RECORDED INFORMATION Start Marker

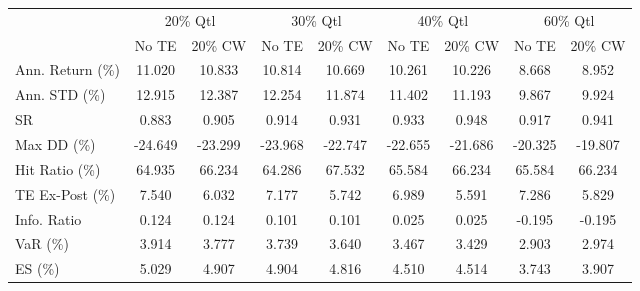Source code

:\begin{tabular}{lcccccccc}
\toprule
{} & \multicolumn{2}{c}{20\% Qtl} & \multicolumn{2}{c}{30\% Qtl} & \multicolumn{2}{c}{40\% Qtl} & \multicolumn{2}{c}{60\% Qtl} \\
{} &   No TE &  20\% CW &   No TE &  20\% CW &   No TE &  20\% CW &   No TE &  20\% CW \\
\midrule
Ann. Return (\%) &  11.020 &  10.833 &  10.814 &  10.669 &  10.261 &  10.226 &   8.668 &   8.952 \\
Ann. STD (\%)    &  12.915 &  12.387 &  12.254 &  11.874 &  11.402 &  11.193 &   9.867 &   9.924 \\
SR              &   0.883 &   0.905 &   0.914 &   0.931 &   0.933 &   0.948 &   0.917 &   0.941 \\
Max DD (\%)      & -24.649 & -23.299 & -23.968 & -22.747 & -22.655 & -21.686 & -20.325 & -19.807 \\
Hit Ratio (\%)   &  64.935 &  66.234 &  64.286 &  67.532 &  65.584 &  66.234 &  65.584 &  66.234 \\
TE Ex-Post (\%)  &   7.540 &   6.032 &   7.177 &   5.742 &   6.989 &   5.591 &   7.286 &   5.829 \\
Info. Ratio     &   0.124 &   0.124 &   0.101 &   0.101 &   0.025 &   0.025 &  -0.195 &  -0.195 \\
VaR (\%)         &   3.914 &   3.777 &   3.739 &   3.640 &   3.467 &   3.429 &   2.903 &   2.974 \\
ES (\%)          &   5.029 &   4.907 &   4.904 &   4.816 &   4.510 &   4.514 &   3.743 &   3.907 \\
\bottomrule
\end{tabular}
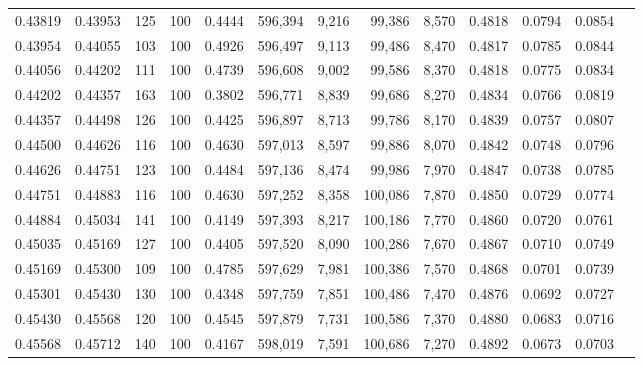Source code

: \begin{tabular}{rrrrrrrrrrrrr}
0.43819 & 0.43953 &   125 & 100 &                                     0.4444 & 596,394 &   9,216 &  99,386 &   8,570 & 0.4818 & 0.0794 & 0.0854 \\
0.43954 & 0.44055 &   103 & 100 &                                     0.4926 & 596,497 &   9,113 &  99,486 &   8,470 & 0.4817 & 0.0785 & 0.0844 \\
0.44056 & 0.44202 &   111 & 100 &                                     0.4739 & 596,608 &   9,002 &  99,586 &   8,370 & 0.4818 & 0.0775 & 0.0834 \\
0.44202 & 0.44357 &   163 & 100 &                                     0.3802 & 596,771 &   8,839 &  99,686 &   8,270 & 0.4834 & 0.0766 & 0.0819 \\
0.44357 & 0.44498 &   126 & 100 &                                     0.4425 & 596,897 &   8,713 &  99,786 &   8,170 & 0.4839 & 0.0757 & 0.0807 \\
0.44500 & 0.44626 &   116 & 100 &                                     0.4630 & 597,013 &   8,597 &  99,886 &   8,070 & 0.4842 & 0.0748 & 0.0796 \\
0.44626 & 0.44751 &   123 & 100 &                                     0.4484 & 597,136 &   8,474 &  99,986 &   7,970 & 0.4847 & 0.0738 & 0.0785 \\
0.44751 & 0.44883 &   116 & 100 &                                     0.4630 & 597,252 &   8,358 & 100,086 &   7,870 & 0.4850 & 0.0729 & 0.0774 \\
0.44884 & 0.45034 &   141 & 100 &                                     0.4149 & 597,393 &   8,217 & 100,186 &   7,770 & 0.4860 & 0.0720 & 0.0761 \\
0.45035 & 0.45169 &   127 & 100 &                                     0.4405 & 597,520 &   8,090 & 100,286 &   7,670 & 0.4867 & 0.0710 & 0.0749 \\
0.45169 & 0.45300 &   109 & 100 &                                     0.4785 & 597,629 &   7,981 & 100,386 &   7,570 & 0.4868 & 0.0701 & 0.0739 \\
0.45301 & 0.45430 &   130 & 100 &                                     0.4348 & 597,759 &   7,851 & 100,486 &   7,470 & 0.4876 & 0.0692 & 0.0727 \\
0.45430 & 0.45568 &   120 & 100 &                                     0.4545 & 597,879 &   7,731 & 100,586 &   7,370 & 0.4880 & 0.0683 & 0.0716 \\
0.45568 & 0.45712 &   140 & 100 &                                     0.4167 & 598,019 &   7,591 & 100,686 &   7,270 & 0.4892 & 0.0673 & 0.0703 \\

\end{tabular}

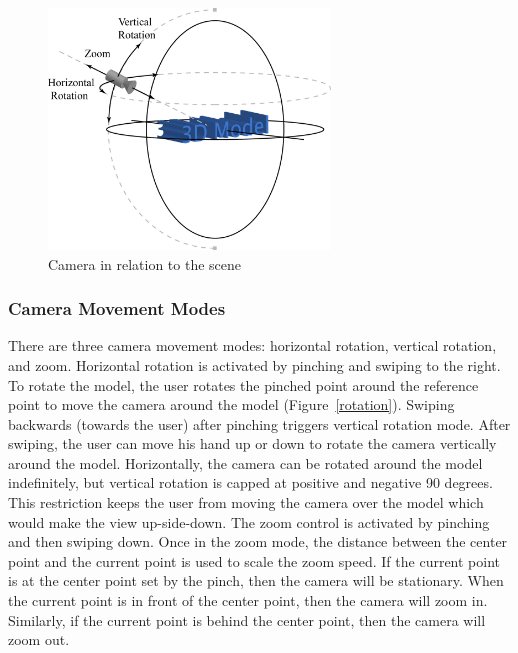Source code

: \documentclass[a4paper,twoside]{article}
\begin{document}
\begin{figure}[h] \begin{center} \includegraphics[width = 7.5cm]{Camera}
\end{center} \caption{Camera in relation to the scene} \label{camera}
\end{figure}


\subsubsection{Camera Movement Modes} There are three camera movement modes:
horizontal rotation, vertical rotation, and zoom. Horizontal rotation is
activated by pinching and swiping to the right. To rotate the model, the user
rotates the pinched point around the reference point to move the camera around
the model (Figure~\ref{rotation}). Swiping backwards (towards the user) after
pinching triggers vertical rotation mode. After swiping, the user can move his
hand up or down to rotate the camera vertically around the model.
Horizontally, the camera can be rotated around the model indefinitely, but
vertical rotation is capped at positive and negative 90 degrees. This
restriction keeps the user from moving the camera over the model which would
make the view up-side-down. The zoom control is activated by pinching and then
swiping down.  Once in the zoom mode, the distance between the center point and
the current point is used to scale the zoom speed. If the current point is at
the center point set by the pinch, then the camera will be stationary. When the
current point is in front of the center point, then the camera will zoom in.
Similarly, if the current point is behind the center point, then the camera
will zoom out.

 
\end{document}
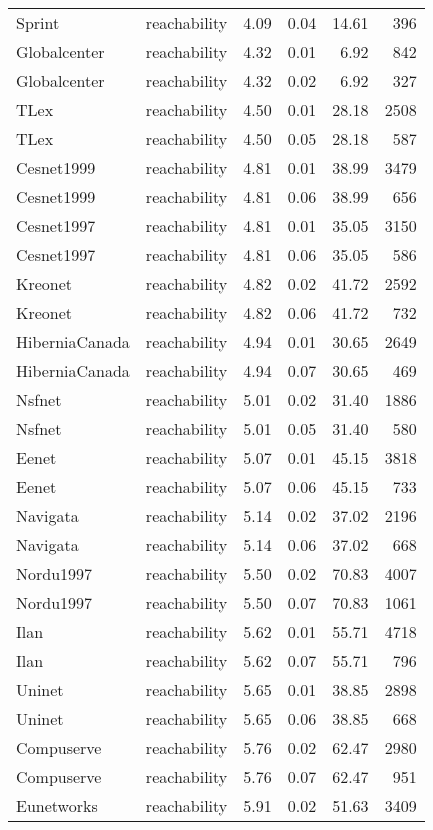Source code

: \begin{tabular}{llrrrr}
Sprint & reachability & 4.09 & 0.04 & 14.61 & 396 \\
Globalcenter & reachability & 4.32 & 0.01 & 6.92 & 842 \\
Globalcenter & reachability & 4.32 & 0.02 & 6.92 & 327 \\
TLex & reachability & 4.50 & 0.01 & 28.18 & 2508 \\
TLex & reachability & 4.50 & 0.05 & 28.18 & 587 \\
Cesnet1999 & reachability & 4.81 & 0.01 & 38.99 & 3479 \\
Cesnet1999 & reachability & 4.81 & 0.06 & 38.99 & 656 \\
Cesnet1997 & reachability & 4.81 & 0.01 & 35.05 & 3150 \\
Cesnet1997 & reachability & 4.81 & 0.06 & 35.05 & 586 \\
Kreonet & reachability & 4.82 & 0.02 & 41.72 & 2592 \\
Kreonet & reachability & 4.82 & 0.06 & 41.72 & 732 \\
HiberniaCanada & reachability & 4.94 & 0.01 & 30.65 & 2649 \\
HiberniaCanada & reachability & 4.94 & 0.07 & 30.65 & 469 \\
Nsfnet & reachability & 5.01 & 0.02 & 31.40 & 1886 \\
Nsfnet & reachability & 5.01 & 0.05 & 31.40 & 580 \\
Eenet & reachability & 5.07 & 0.01 & 45.15 & 3818 \\
Eenet & reachability & 5.07 & 0.06 & 45.15 & 733 \\
Navigata & reachability & 5.14 & 0.02 & 37.02 & 2196 \\
Navigata & reachability & 5.14 & 0.06 & 37.02 & 668 \\
Nordu1997 & reachability & 5.50 & 0.02 & 70.83 & 4007 \\
Nordu1997 & reachability & 5.50 & 0.07 & 70.83 & 1061 \\
Ilan & reachability & 5.62 & 0.01 & 55.71 & 4718 \\
Ilan & reachability & 5.62 & 0.07 & 55.71 & 796 \\
Uninet & reachability & 5.65 & 0.01 & 38.85 & 2898 \\
Uninet & reachability & 5.65 & 0.06 & 38.85 & 668 \\
Compuserve & reachability & 5.76 & 0.02 & 62.47 & 2980 \\
Compuserve & reachability & 5.76 & 0.07 & 62.47 & 951 \\
Eunetworks & reachability & 5.91 & 0.02 & 51.63 & 3409 \\

\end{tabular}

RECORDED INFORMATION End Marker

▸ **TASK TO CARRY OUT**:
Extract every line of the records above that contains the word "activated".

▸ **EXERCISE RESULT**:
activated by pinching and swiping to the right. To rotate the model, the user
make the view up-side-down. The zoom control is activated by pinching and then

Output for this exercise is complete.